Problem description: State only how many lines in the rows below contain the word "values", with case counting.

Dataset entries
%%

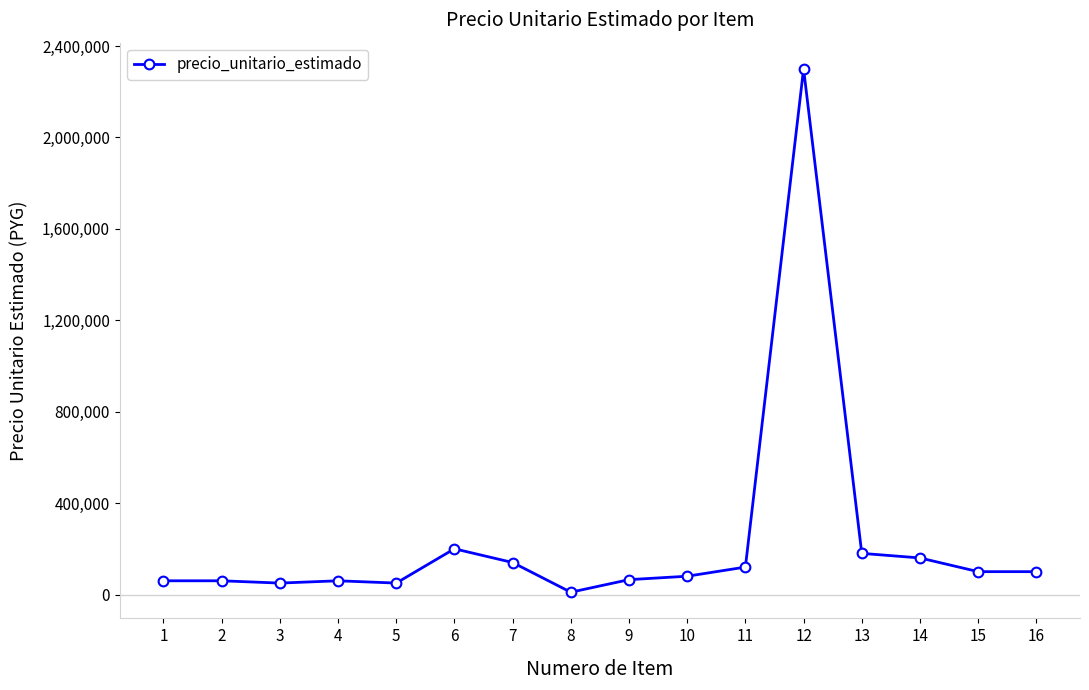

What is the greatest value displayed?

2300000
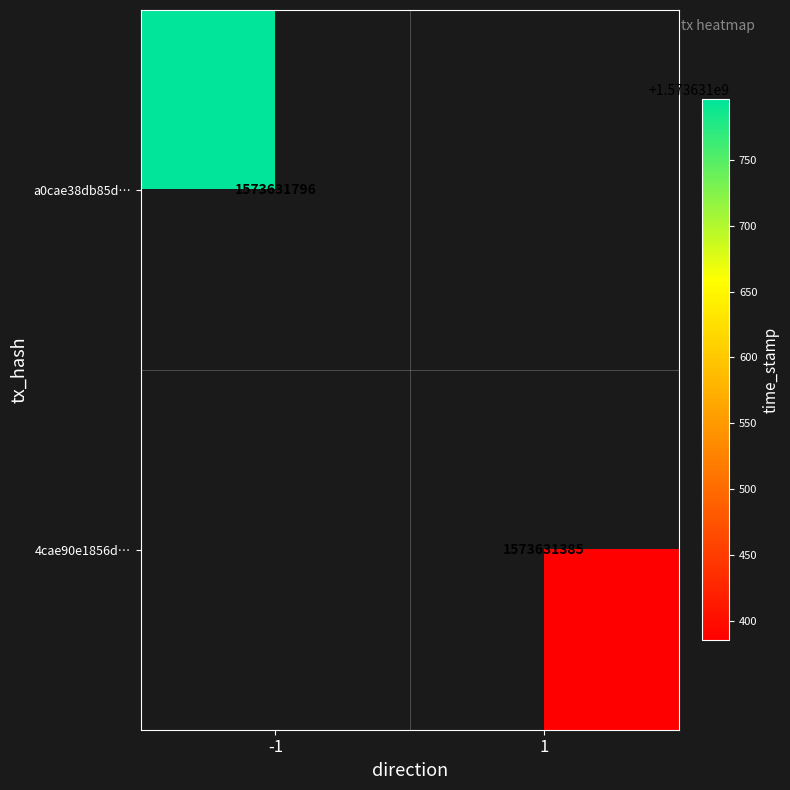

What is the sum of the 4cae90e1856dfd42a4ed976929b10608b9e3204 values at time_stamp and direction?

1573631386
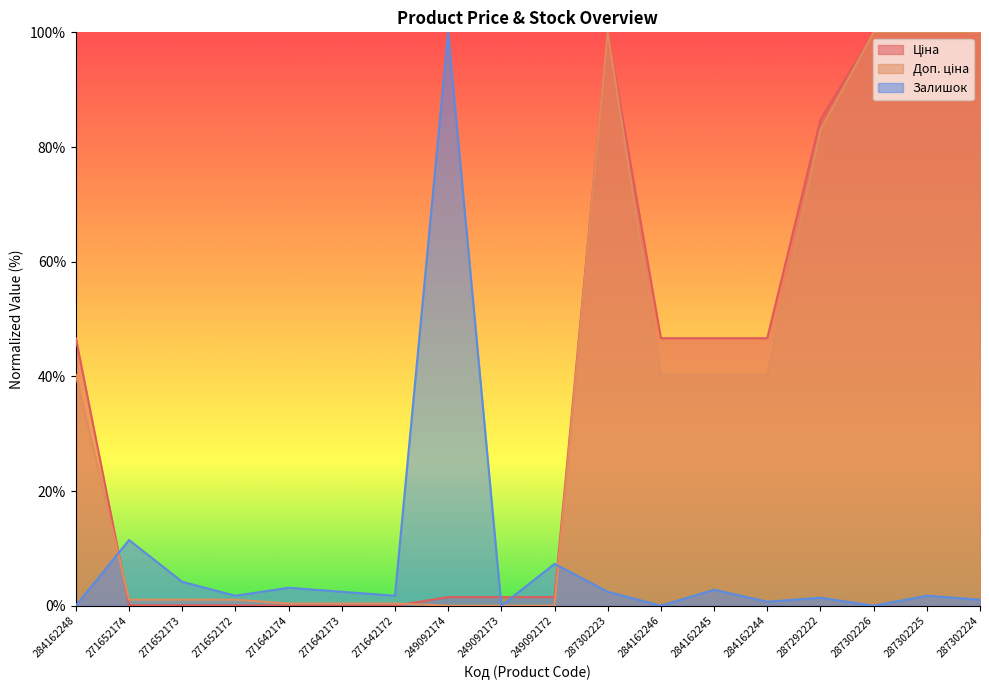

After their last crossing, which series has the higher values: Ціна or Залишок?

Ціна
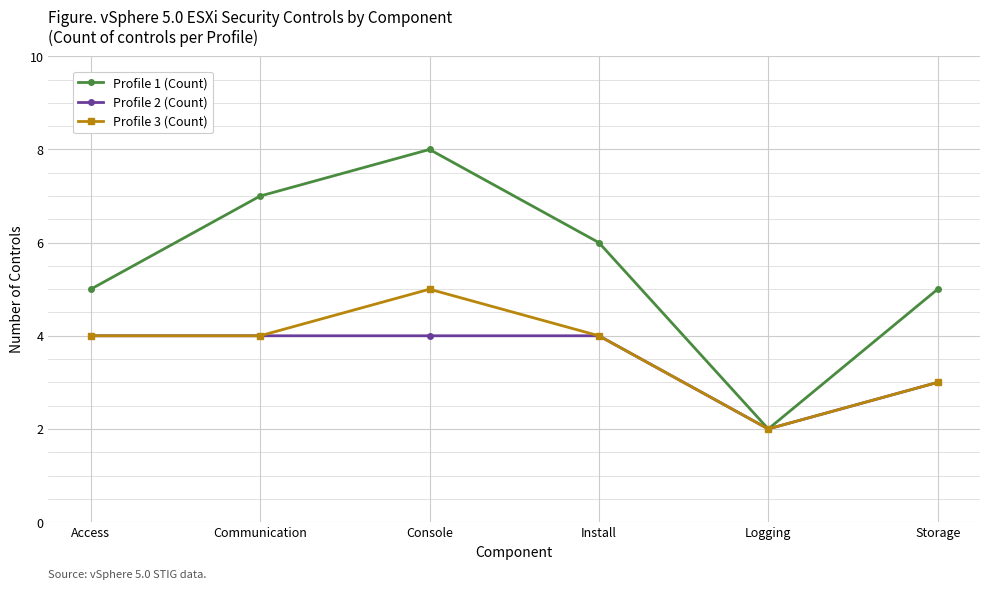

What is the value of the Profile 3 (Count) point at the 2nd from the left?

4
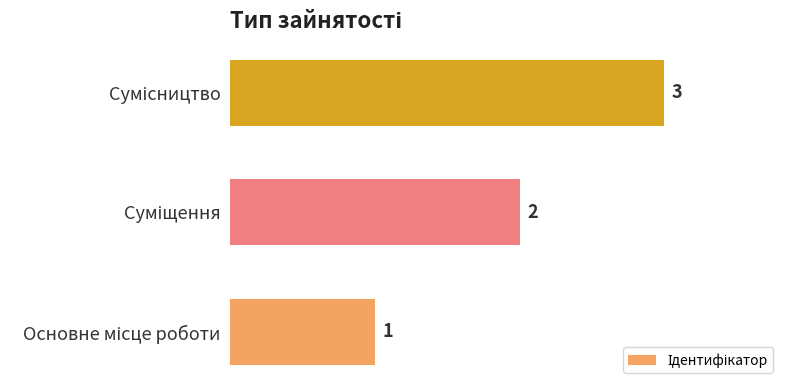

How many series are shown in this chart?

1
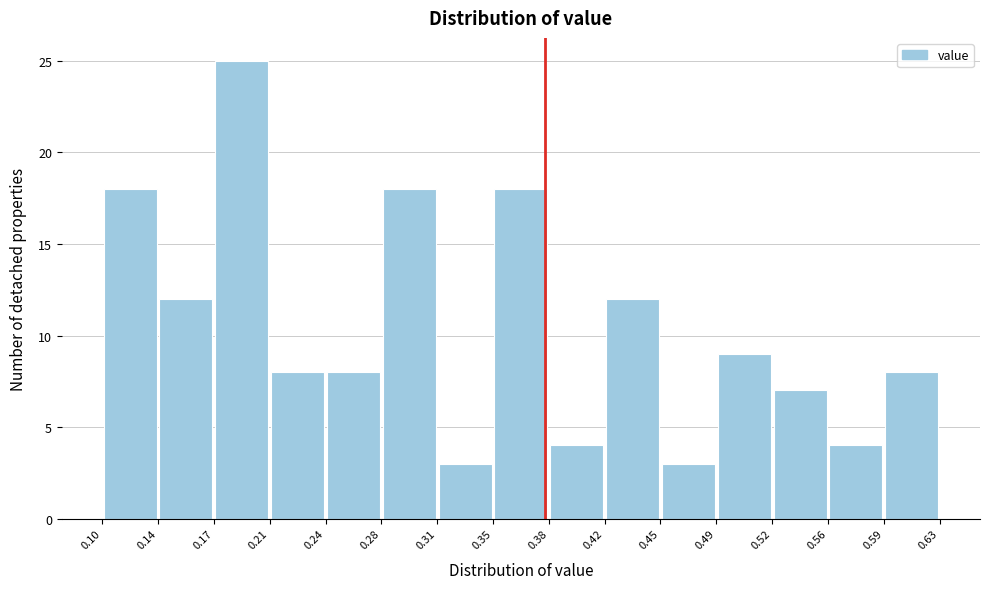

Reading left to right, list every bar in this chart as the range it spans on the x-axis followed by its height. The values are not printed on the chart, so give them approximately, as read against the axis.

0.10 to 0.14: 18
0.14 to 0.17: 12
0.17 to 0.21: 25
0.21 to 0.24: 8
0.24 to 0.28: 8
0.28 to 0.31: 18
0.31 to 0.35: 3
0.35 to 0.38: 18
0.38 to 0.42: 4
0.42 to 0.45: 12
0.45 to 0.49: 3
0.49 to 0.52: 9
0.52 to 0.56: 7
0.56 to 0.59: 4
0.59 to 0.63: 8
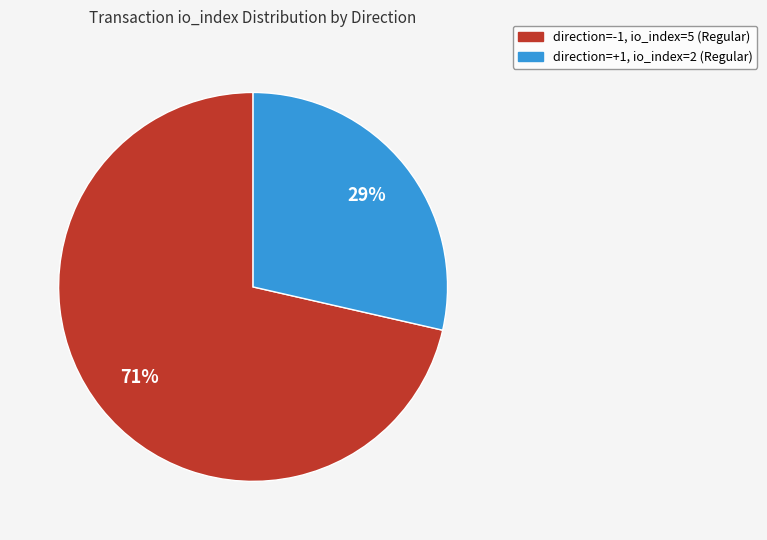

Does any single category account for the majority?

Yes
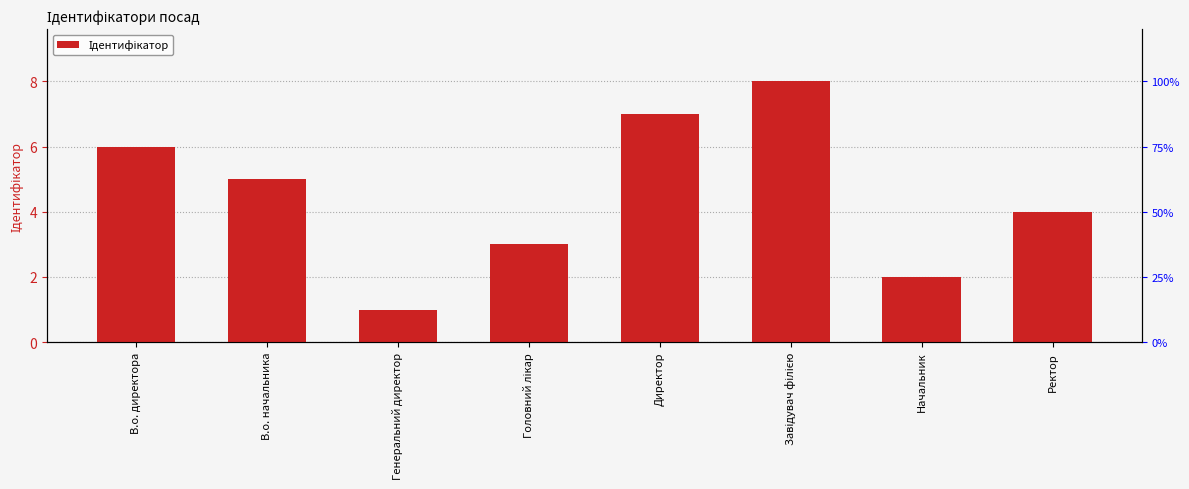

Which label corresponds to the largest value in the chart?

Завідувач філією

%%

Answer to this task: 3